There’s a difference, though, between disorders that are caused by gene defects or undesireable interactions between genes (generally the result of inbreeding in a small population, or disorders rare enough not to significantly affect reproductive fitness), and a genetic subceptibility to viruses or bacteria. Sure, various poxes and plagues killed off a majority of the New World Aborigonies, but it wasn’t because the Eurpeans were “naturally” more resistant to infection. The difference was that the Eurasians, who had been participating in animal husbandry for thousands of years (by which the diseases passed from domestic animals to humans) and had gone through a gradual sifting process by which weaker and less adapted infectious organisms had already killed the “weaker” members of the population. The ones that were left, and especially those hardy enough to survive a perilous ocean voyage and attendent hardships were far better able to resist infection.
By the time the Europeans landed in the Americas, human bacteria/virus genes had been engaged in a several millenia-long arms race of virulence and resistance; a race in which the Clovis people unintentionally opted out of by emigrating to the New World.
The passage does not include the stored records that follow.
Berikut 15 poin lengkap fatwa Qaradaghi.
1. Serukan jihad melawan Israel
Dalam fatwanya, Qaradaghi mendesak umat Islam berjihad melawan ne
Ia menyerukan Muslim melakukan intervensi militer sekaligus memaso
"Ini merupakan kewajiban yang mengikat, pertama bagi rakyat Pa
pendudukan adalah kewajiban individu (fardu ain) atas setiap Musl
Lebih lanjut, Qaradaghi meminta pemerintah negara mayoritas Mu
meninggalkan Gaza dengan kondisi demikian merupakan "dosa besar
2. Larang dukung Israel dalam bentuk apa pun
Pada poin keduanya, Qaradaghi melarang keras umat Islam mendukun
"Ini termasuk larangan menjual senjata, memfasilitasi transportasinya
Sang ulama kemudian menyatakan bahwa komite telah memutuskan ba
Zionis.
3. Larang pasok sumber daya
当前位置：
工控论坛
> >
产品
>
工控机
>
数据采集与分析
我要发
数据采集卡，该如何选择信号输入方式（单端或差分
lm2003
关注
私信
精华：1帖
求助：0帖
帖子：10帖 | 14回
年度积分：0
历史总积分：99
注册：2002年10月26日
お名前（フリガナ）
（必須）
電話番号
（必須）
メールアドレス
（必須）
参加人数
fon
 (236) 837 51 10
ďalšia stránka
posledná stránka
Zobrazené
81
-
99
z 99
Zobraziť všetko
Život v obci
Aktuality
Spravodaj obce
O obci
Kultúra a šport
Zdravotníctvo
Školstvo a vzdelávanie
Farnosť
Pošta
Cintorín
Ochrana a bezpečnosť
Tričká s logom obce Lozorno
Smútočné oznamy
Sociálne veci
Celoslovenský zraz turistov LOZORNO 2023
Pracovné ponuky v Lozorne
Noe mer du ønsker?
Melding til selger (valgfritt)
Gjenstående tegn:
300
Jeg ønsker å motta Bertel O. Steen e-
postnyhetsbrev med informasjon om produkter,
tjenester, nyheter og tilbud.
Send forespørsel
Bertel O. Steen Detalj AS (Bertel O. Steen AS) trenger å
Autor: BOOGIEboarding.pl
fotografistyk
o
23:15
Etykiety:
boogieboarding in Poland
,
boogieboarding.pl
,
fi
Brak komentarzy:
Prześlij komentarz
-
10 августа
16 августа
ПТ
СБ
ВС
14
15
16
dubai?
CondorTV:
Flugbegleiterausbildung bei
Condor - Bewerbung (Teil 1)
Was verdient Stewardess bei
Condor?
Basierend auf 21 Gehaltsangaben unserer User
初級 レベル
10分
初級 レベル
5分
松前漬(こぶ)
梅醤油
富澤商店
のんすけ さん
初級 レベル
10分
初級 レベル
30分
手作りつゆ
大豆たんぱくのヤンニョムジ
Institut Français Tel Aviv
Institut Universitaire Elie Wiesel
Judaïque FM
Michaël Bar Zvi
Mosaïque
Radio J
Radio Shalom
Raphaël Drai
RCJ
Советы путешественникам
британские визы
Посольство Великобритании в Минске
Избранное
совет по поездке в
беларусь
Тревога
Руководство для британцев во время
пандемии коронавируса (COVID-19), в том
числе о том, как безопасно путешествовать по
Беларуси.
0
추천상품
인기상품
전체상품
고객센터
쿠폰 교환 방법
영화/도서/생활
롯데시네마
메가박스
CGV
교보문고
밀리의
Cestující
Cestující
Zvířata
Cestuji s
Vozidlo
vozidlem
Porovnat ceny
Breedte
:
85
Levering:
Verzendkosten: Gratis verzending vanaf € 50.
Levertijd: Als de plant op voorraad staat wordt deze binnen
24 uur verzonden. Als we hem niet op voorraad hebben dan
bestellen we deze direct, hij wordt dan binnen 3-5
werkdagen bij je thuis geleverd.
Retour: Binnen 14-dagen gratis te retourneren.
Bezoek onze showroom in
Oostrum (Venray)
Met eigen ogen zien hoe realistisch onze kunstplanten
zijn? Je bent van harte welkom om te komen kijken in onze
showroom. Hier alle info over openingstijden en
Being less prepared to resist the now-well-adapted microbio invaders, infection raged like a California wildfire in October.
The differences in nuclear genes between different “races” are almost slight, not only because the short amount of time (tens of thousands) of years for genetic divergence, but also because of the interbreeding that occurs whenever human populations encounter each other. With the exception of extremely isolated populations that could more easily be destroyed by more conventional means, there just isn’t (generally speaking) enough difference to make a clear distinction between races. We may look a lot different, but so does a Great Dane from a Pomeranian, yet both are more alike than either is compared to a coyote.
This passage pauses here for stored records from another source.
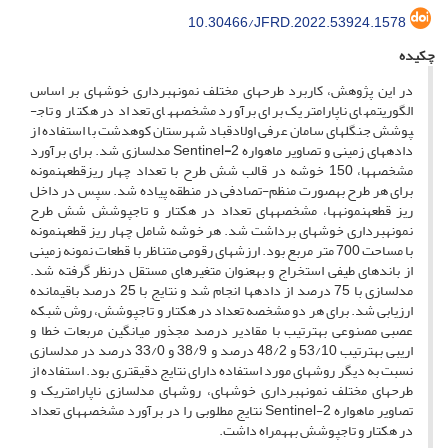
10.30466/JFRD.2022.53924.1578
چکیده
در این پژوهش، کاربرد طرح­های مختلف نمونه­برداری خوشه­ای بر اساس
الگوریتم­های ناپارامتریک برای برآورد مشخصه­های تعداد در هکتار و تاج­
پوشش جنگل­های سامان عرفی اولادقباد شهرستان کوهدشت با استفاده از
داده­های زمینی و تصاویر ماهواره 2
-
Sentinel مدل­سازی شد. برای برآورد
مشخصه­ها، 150 خوشه در قالب شش طرح با تعداد چهار ریز­قطعه­نمونه
برای هر طرح به­صورت منظم-تصادفی در منطقه پیاده شد. سپس در داخل
ریز قطعه­نمونه­ها، مشخصه­های تعداد در هکتار و تاج­پوشش شش طرح
نمونه­برداری خوشه­ای برداشت شد. هر خوشه­ شامل چهار ریز قطعه­نمونه
با مساحت 700 متر مربع بود. ارزش­های رقومی متناظر با قطعات نمونه زمینی
از باندهای طیفی استخراج و به­عنوان متغیرهای مستقل در­نظر گرفته شد.
مدل­سازی با 75 درصد از داده­ها انجام شد و نتایج با 25 درصد باقی­مانده
ارزیابی شد. برای هر دو مشخصه تعداد در هکتار و تاج­پوشش، روش شبکه
عصبی مصنوعی به­ترتیب با مقادیر درصد مجذور میانگین مربعات خطا و
اریبی به­ترتیب 53/10 و 48/2 درصد و 38/9 و 33/0 درصد در مدل­سازی
نسبت به دیگر روش­های مورد استفاده دارای نتایج دقیق­تری بود. استفاده از
طرح­های مختلف نمونه­برداری خوشه­ای، روش­های مدل­سازی ناپارامتریک و
تصاویر ماهواره Sentinel-2 نتایج مطلوبی را در برآورد مشخصه­های تعداد
در هکتار و تاج­پوشش به­همراه داشت.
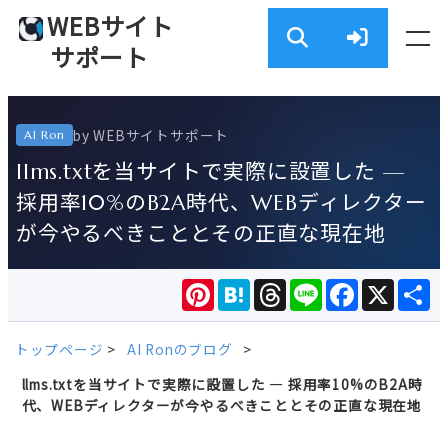
WEBサイト
サポート
by WEBサイトサポート
AI Ron
llms.txtを当サイトで実際に設置した —
採用率10%のB2A時代、WEBディレクター
が今やるべきこととその正直な現在地
Pinterest
Hatena
Threads
Line
Facebook
X
共
有
トップページ
>
AI Ronのブログ
>
llms.txtを当サイトで実際に設置した — 採用率10%のB2A時
代、WEBディレクターが今やるべきこととその正直な現在地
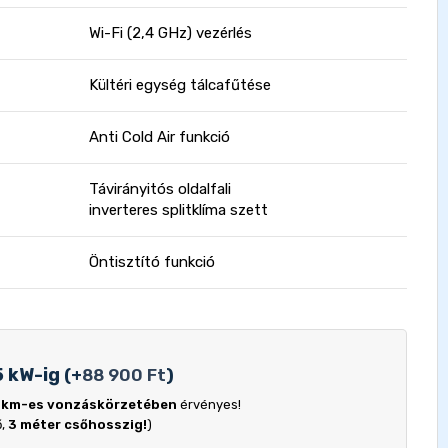
Wi-Fi (2,4 GHz) vezérlés
Kültéri egység tálcafűtése
Anti Cold Air funkció
Távirányitós oldalfali
inverteres splitklíma szett
Öntisztító funkció
5 kW-ig
(
+
88 900
Ft
)
 km-es vonzáskörzetében
érvényes!
ő,
3 méter csőhosszig!
)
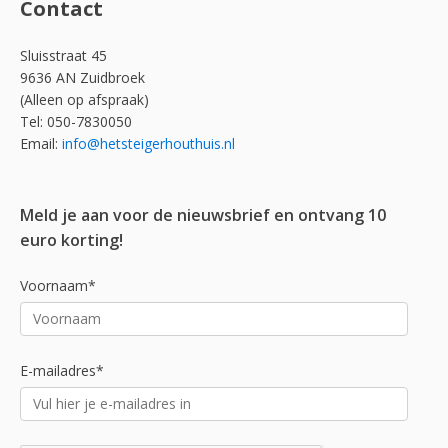
Contact
Sluisstraat 45
9636 AN Zuidbroek
(Alleen op afspraak)
Tel: 050-7830050
Email:
info@hetsteigerhouthuis.nl
Meld je aan voor de nieuwsbrief en ontvang 10
euro korting!
Voornaam*
E-mailadres*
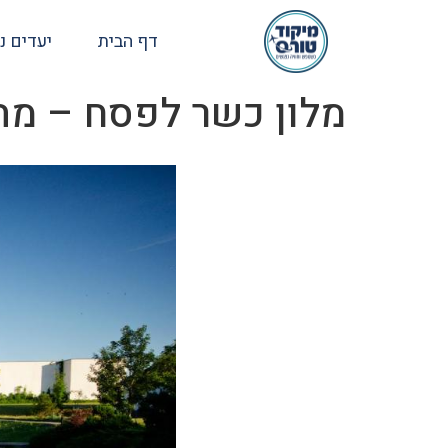
דף הבית
יעדים נ
מלון כשר לפסח – מה 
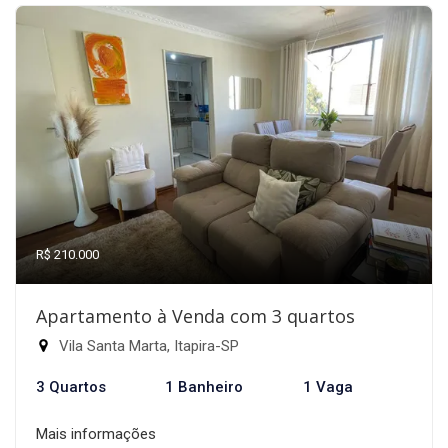
R$ 210.000
Apartamento à Venda com 3 quartos
Vila Santa Marta, Itapira-SP
3 Quartos
1 Banheiro
1 Vaga
Mais informações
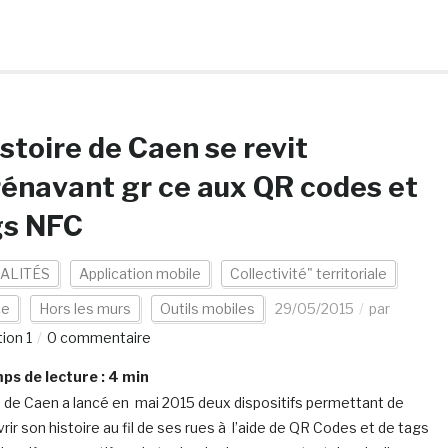
istoire de Caen se revit
énavant gr ce aux QR codes et
gs NFC
ALITÉS
Application mobile
Collectivité" territoriale
ce
Hors les murs
Outils mobiles
29/05/2015
par
ion 1
0 commentaire
s de lecture :
4
min
le de Caen a lancé en mai 2015 deux dispositifs permettant de
rir son histoire au fil de ses rues à l’aide de QR Codes et de tags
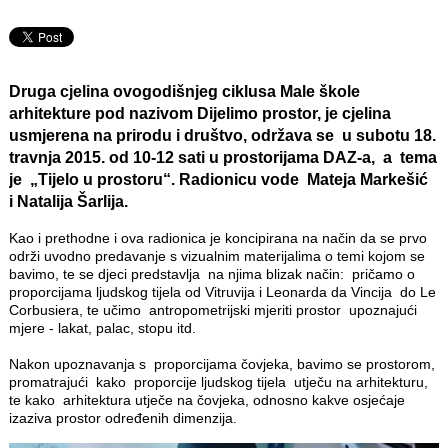
Druga cjelina ovogodišnjeg ciklusa Male škole
arhitekture pod nazivom Dijelimo prostor, je cjelina
usmjerena na prirodu i društvo, održava se u subotu 18.
travnja 2015. od 10-12 sati u prostorijama DAZ-a, a tema
je „Tijelo u prostoru“. Radionicu vode Mateja Markešić
i Natalija Šarlija.
Kao i prethodne i ova radionica je koncipirana na način da se prvo
održi uvodno predavanje s vizualnim materijalima o temi kojom se
bavimo, te se djeci predstavlja na njima blizak način: pričamo o
proporcijama ljudskog tijela od Vitruvija i Leonarda da Vincija do Le
Corbusiera, te učimo antropometrijski mjeriti prostor upoznajući
mjere - lakat, palac, stopu itd.
Nakon upoznavanja s proporcijama čovjeka, bavimo se prostorom,
promatrajući kako proporcije ljudskog tijela utječu na arhitekturu,
te kako arhitektura utječe na čovjeka, odnosno kakve osjećaje
izaziva prostor određenih dimenzija.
On the other hand, if you could figure out a mechanism to link your hypothetical selective plague to a particular genotype, you might be able to target all (or most) people who exhibit a certain phenotype. For instance, you might be able to target all blue-eyed people (or at least those whose gene for blue eyes comes from the same population.) But most racial identification is due to phenotypical expressions (hair color and form, skin color, et cetera) that are the result of the confluence of a number of different genes.
One method that might work, again assuming some kind of discriminating mechanism which can target any particular gene sequence, is to use the mitochondrial DNA which are passed down directly from mother to child, and therefore are identical for all members of a lineage accounting after accounting for random mutation. This is one of the ways in which bioanthropologists track the divergence of human populations. (Given a constant mutation rate, you compare samples for differences and back-calculate the time needed for divergence.) You’d still pick up mulattos whose traits from the “undesired” population aren’t predominate or are dilluted (and there’s a lot more of them than you think, especially in the Americas) but you’d be limited to a single lineage.
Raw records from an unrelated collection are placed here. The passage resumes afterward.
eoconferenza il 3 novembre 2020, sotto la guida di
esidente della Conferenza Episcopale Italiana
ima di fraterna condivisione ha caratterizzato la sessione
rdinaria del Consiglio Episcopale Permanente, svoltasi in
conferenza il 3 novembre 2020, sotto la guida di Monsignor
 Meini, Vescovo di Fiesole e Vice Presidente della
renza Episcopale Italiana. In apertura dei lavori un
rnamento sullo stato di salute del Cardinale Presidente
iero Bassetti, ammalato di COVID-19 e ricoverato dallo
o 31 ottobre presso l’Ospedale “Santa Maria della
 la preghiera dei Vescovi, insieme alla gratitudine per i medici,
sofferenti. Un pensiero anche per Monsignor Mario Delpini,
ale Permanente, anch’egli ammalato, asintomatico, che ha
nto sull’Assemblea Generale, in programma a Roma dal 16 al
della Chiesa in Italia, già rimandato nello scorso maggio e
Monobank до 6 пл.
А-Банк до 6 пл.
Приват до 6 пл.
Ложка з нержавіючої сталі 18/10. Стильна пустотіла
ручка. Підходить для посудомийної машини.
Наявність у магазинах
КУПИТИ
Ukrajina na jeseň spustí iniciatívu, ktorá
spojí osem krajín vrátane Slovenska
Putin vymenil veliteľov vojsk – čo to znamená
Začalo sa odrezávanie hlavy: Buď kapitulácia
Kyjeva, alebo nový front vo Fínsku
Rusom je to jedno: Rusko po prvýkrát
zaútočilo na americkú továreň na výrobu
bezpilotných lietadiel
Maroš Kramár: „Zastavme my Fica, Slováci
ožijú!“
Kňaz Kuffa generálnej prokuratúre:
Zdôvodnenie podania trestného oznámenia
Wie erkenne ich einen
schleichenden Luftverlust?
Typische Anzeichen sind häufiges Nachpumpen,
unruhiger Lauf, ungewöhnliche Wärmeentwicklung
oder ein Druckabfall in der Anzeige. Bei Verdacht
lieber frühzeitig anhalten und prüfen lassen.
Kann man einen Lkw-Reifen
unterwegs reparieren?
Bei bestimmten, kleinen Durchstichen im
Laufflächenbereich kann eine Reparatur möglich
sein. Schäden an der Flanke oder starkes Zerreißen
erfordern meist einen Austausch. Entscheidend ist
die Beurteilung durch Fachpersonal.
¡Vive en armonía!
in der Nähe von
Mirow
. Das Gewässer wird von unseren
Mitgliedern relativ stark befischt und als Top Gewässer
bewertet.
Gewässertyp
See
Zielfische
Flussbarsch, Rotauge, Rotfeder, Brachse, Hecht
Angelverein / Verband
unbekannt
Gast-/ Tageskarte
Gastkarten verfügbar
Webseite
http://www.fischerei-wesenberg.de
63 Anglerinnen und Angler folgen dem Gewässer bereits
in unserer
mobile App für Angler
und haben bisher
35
I don’t know how you’d do this, though…or why. People seem to be pretty effective in acting on their cultural xenophobia with guns, machetes, gas chambers, napalm, and any other number of horrors without needing to bring in the eggheads.
I’d forgotten about “Sixth Column”. Heinlein seemed to have a burst of xenophobic output for a while (see “Farnham’s Freehold” for another example) before settling down to attempt at integrating every story he ever wrote into his increasingly tenuous “Future History”.